Des études randomisées prospectives comparant embolisation sélective des artères prostatiques vs résection transurétrale ont établi une efficacité comparable sur les troubles mictionnels. Doit-on pour autant y voir la fin de la chirurgie ? « Absolument pas, réfute le Pr Alexandre de la Taille (hôpital Henri-Mondor, Créteil), Car si l’embolisation est prometteuse, nous ne pouvons, en l’état des connaissances, déterminer des indications préférentielles et le profil des patients éligibles ». De plus, à l’inverse, la dilatation des artères pudendales a permis une amélioration des troubles mictionnels via l’augmentation du flux sanguin. Alors faut-il emboliser ou, au contraire, revasculariser les artères à visée prostatique ? La question reste ouverte.
Clap de fin pour la toxine botulique dans l’HBP
Concernant l’intérêt de la toxine botulique en revanche les jeux semblent faits. Dans les années 2010, de petites séries rétrospectives ou études randomisées avaient laissé espérer que ces techniques puissent constituer une alternative au traitement médicamenteux chez certains patients. Le PHRC national Protox (étude randomisée en ouvert, Botox 200 UI transrectal vs traitement médical optimal) vient de porter le coup de grâce à ces espoirs.

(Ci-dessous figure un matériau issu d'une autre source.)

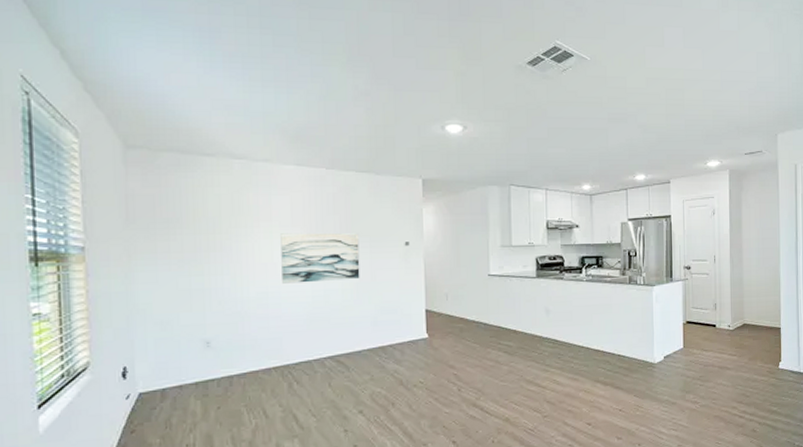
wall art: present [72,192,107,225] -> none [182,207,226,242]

Certes l’hypothèse de non-infériorité est validée, l’action du Botox est cliniquement significative avec une réduction de l’IPSS de 4,8 points à 4 mois et 14 fois moins d’effets indésirables sexuels (DE, éjaculation rétrograde). À 12 mois, 50 % des patients n’ont pas été opérés ou n’ont pas repris de traitement médical.
Néanmoins, 34 % des patients ont eu des complications aiguës liées à l’injection (hémospermie, hématurie, rectorragie…) et 8 % des prostatites. « Par ailleurs, cette étude n’ayant pas inclus de groupe placebo, elle n’apporte pas de preuve d’efficacité de la molécule elle-même et l’on peut se demander si l’efficacité constatée n’est pas à mettre sur le compte d’un effet placebo important », estime l’investigateur principal, le Pr Grégoire Robert (service d’urologie, CHU de Bordeaux). Le laboratoire a d’ailleurs jeté l’éponge et abandonne le développement clinique dans cette indication.